+++ Text section

The Black and White (and Gray) Truth of Victorian Teeth: a Steampunk Perspective

Oh, I wish I’d looked after me teeth,

And spotted the dangers beneath

All the toffees I chewed,

And the sweet sticky food.

Oh, I wish I’d looked after me teeth. – Pam Ayres


I started researching this blog post when I saw an online article about how the Victorians liked to have blackened and rotting teeth as a sign of a high status. I’ve searched and searched, but I can’t find a definitive historical source referring to this practice, but I have found a whole lot of information about teeth and dentistry in the Victorian era. As always, the truth is much more complex than I first suspected.

It is hard to know where to begin, but let’s first look at original source, since it inspired this post: In the Victorian Era, it was fashionable to have rotting dentistry. Having black teeth displayed your affluence and ability to afford sugar products and confectionaries. Some upper-class citizens used to paint their teeth black to emphasise the effect.

Firstly, there is some evidence that might support this. There was a heavy tax on sugar as a commodity, and the tax wasn’t repealed until 1874. So being able to indulge in sweet and sticky foods was probably linked to high status before 1874. And where there is toffy, there is tooth decay.

The modern habit of using all foods sloppy or artificially prepared has much to answer for in the way of dirty teeth. Notice the difference between such a simple thing as whole-meal bread and white bread! The former is much less likely to stick between the teeth, and the flakes in it have a scrubbing action on the enamel, which white flour bread has not. The black bread of the peasants of other lands, and of England in bygone times, not only from its chemical constituents, but from its mechanical action, did much for the preserving of the teeth, and as a result the best teeth are not to be found among the higher classes who take the most artificial care of them, but among those peasant races that live on the hardiest teeth-cleaning foods. Quite an unsuspected cause of dental decay is the use of flesh foods and soft starch foods. The fibres of the flesh get between the teeth, and there rapidly decay. This constitutes the great difference between the fibres of meat and the fibres of the liquorice root. The latter cleanse and do not decay, the former decay and do not cleanse. The best thing to do is to see that the daily food contains something or other which will give teeth work of a cleansing character. A thick piece of wholemeal bread is fairly good; but the chewing of liquorice root, or sugar cane, or some other fibrous substance (like tough celery) is still better. If using a toothpick, use a quill or a bamboo splint, or a thorn from a hawthorn bush. Don’t use pins or needles, or metal or any sort. – Mothers and Daughters, 1890

Secondly, the Victorian era saw a sudden increase in scientific methods applied to the act of dentistry, like powered drills and tooth keys for extractions; this implies that there was a dire need for dentistry. Dentistry evolved from being a trade into a highly respected profession, and so the British government began to regulate it by the end of the 19th century, with the Dentist Act was passed in 1878 and the British Dental Association formed in 1879. This increased respectability implies that the upper classes were eager to go to the dentist – well, eager to have the pain of rotting teeth alleviated.

++++++

▶ Set problem:
Condense the paragraph in the post above that begins "Secondly, the Victorian era saw" into a short bulleted list that keeps its main facts.

+++ Dataset

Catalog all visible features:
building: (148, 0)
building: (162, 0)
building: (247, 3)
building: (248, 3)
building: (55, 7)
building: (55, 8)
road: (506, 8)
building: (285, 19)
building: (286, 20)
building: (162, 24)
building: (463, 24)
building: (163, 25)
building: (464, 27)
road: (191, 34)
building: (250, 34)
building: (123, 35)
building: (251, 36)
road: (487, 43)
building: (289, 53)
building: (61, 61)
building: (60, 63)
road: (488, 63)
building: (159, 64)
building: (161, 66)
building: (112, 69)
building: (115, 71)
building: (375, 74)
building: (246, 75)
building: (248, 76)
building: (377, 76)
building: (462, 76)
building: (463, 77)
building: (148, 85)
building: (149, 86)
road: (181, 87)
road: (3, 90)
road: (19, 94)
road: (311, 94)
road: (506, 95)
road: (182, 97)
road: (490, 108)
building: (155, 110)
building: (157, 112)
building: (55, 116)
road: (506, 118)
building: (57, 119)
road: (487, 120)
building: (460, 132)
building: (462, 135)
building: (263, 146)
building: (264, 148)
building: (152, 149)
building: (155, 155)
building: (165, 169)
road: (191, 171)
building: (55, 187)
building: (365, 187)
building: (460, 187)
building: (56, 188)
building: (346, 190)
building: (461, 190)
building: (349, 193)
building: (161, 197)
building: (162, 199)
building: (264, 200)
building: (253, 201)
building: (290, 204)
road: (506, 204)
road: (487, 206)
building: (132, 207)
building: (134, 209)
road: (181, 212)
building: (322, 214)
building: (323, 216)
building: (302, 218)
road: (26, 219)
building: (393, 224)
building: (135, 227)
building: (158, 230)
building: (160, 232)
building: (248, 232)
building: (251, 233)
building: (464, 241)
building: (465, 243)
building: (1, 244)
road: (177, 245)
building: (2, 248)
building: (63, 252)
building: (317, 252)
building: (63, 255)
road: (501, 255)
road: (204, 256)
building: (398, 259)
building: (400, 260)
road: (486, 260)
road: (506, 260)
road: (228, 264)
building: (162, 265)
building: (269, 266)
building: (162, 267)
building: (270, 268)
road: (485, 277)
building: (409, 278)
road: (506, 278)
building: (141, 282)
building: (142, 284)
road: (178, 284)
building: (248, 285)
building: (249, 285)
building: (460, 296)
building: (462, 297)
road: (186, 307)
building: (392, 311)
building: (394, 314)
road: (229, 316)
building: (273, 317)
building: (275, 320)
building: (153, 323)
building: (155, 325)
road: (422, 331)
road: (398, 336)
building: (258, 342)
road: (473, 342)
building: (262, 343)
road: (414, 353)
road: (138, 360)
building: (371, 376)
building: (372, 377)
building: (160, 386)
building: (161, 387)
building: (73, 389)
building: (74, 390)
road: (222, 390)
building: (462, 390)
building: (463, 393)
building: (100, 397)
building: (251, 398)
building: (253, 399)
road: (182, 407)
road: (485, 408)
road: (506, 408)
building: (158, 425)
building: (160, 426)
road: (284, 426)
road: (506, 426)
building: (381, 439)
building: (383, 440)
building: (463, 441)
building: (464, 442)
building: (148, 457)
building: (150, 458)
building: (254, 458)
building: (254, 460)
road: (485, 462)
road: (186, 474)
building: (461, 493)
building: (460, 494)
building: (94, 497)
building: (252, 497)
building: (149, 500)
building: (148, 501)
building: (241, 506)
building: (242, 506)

++++++

▶ Exercise answer:
- The Victorian era saw a sudden increase in scientific methods in dentistry, such as powered drills and tooth keys for extractions, which implies a dire need for dental care.
- Dentistry evolved from a trade into a highly respected profession.
- The British government began regulating it by the end of the 19th century: the Dentist Act passed in 1878, and the British Dental Association formed in 1879.
- This respectability implies that the upper classes were eager to go to the dentist to relieve the pain of rotting teeth.